Imdex climbing to new 10-year peak

Demand for secure, remote drilling data management on the rise

Australian mineral drilling technology and consumables company Imdex is on track to blitz its previous record annual sales and earnings results of a decade ago – at the height of mining’s China-fuelled investment surge – after posting a 55% year-on-year rise in EBITDA to A$51.5 million on 35% higher revenues of $167.8m for the first half of FY22.

NPAT for the period came in at $24.4m, up 81% yoy.

Imdex reported NPAT of $45.8m and EBITDA of $75.2m on revenue of nearly $279m back in FY2012 when global mineral exploration expenditure budgets passed US$20.5 billion. S&P Global says calendar 2022 budgets might top $12.5 billion after strong exploration equity-capital raising in the sector in 2021.

A significantly reshaped Imdex is now deriving more than half its revenues and profits from mineral drilling sensing and software technologies which are expected to grow in importance as explorers and producers seek better returns from costly drilling.

Imdex was building a technology arm and brand 10 years ago, seeking to gain leverage from a vast international drilling fluid and chemical supply footprint as conversations around technology adoption in mining were changing. Imdex CEO Paul House said on the company’s latest results webcast that “global reach to some 70% of global mine sites [was still] unmatched”.
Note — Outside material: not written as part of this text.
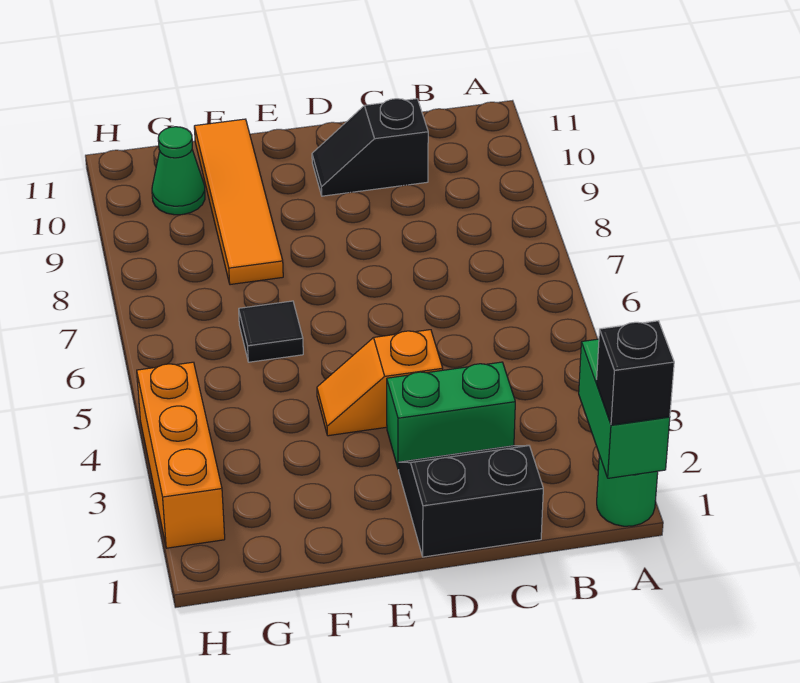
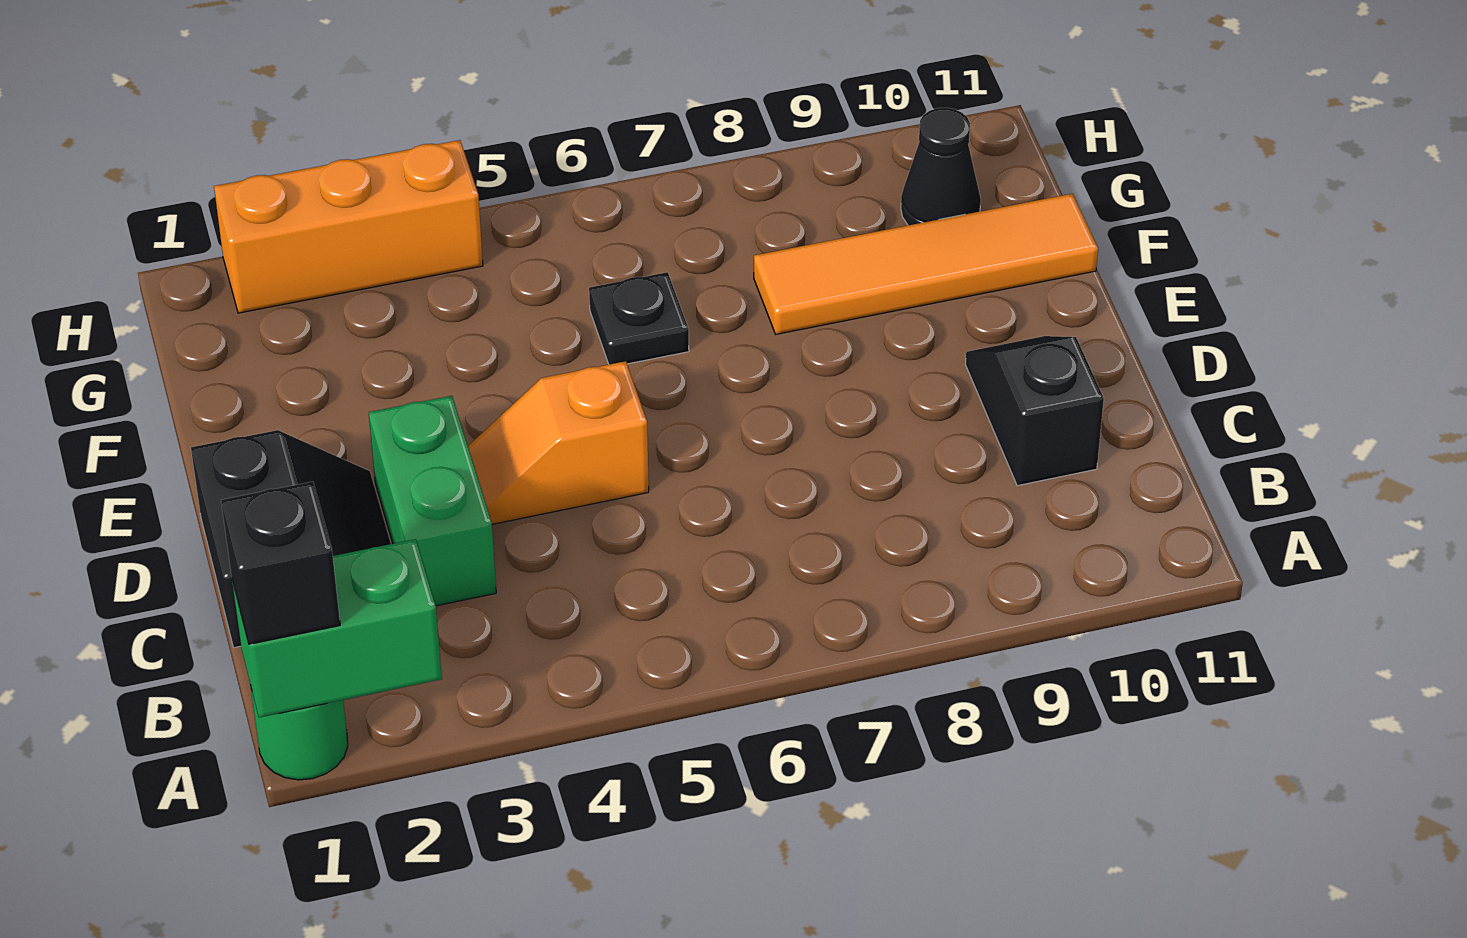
orange slope D4:E4 level 1 top D -> orange slope D4:D5 level 1 top 5
black tile F6 level 1 -> black plate F6 level 1
green cone G10 level 1 -> black cone G10 level 1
Nevertheless, reach and access can be two separate things today as ongoing COVID-19 restrictions continue to hamper the mobility of people and physical access to sites. This has slowed new product testing for Imdex as it has a number of mining equipment and tech companies. While many drilling contractors are expanding their fleets and pipelines, tight labour markets are also presenting manning constraints and supply chain disruptions are delaying equipment and parts deliveries.

The flipside for Imdex, and again some other mining tech companies, is that responses to the pandemic have also fanned market tailwinds driving increased demand for secure, remote exploration and production data management technologies and services.

House has told InvestMETS demand for technologies and software that enabled remote access to data was rising. He said the pace of a significant shift in the industry towards digitisation of the mining value chain, “increasingly now extending into the use of data science to arm decision makers”, was only likely to increase.

“We believe that COVID and its ever-changing requirements will be with us for the next two years and we are setting our business up accordingly,” House said on the half-year results call.

“The most significant challenges remain supply chain bottlenecks for the industry at large together with labour availability and labour mobility.”

Imdex is maintaining a prolific rate of research and development investment, by mining equipment, technology and services (METS) sector standards, after outlaying $19.1m in FY21. House said the company also had “a number of initiatives underway to attract the additional talent we need”.

Imdex grew its workforce by more than 10% (to 558 people globally) in the first six months of FY22.

House said constraints on companies deploying exploration funds on actual drilling at rates required to accelerate discovery levels, and even brownfield orebody definition rates, to meet forecast demand for the commodities aligned with decarbonisation and energy transition goals, could help drive a “longer industry upcycle”.

S&P and other research suggested while overall exploration and orebody definition expenditure was growing strongly, “total metres drilled is only 20-25% [of the spend] depending on the region”.

“This disparity can be attributed to increased spend on non-drilling activities such as targeting, permitting, increased health and safety compliance for all drilling operations, the challenges of drilling at depth, and the gradual impact of increased input costs.

“Demand for technologies that originate and enrich orebody data is increasing,” House said.

Imdex has defied a broader technology-stock selldown that has dragged the few genuine mining technology stocks in Australia, Canada and the US lower this year.

The company’s share price is narrowly in the black this year, capitalising Imdex at A$1.16 billion.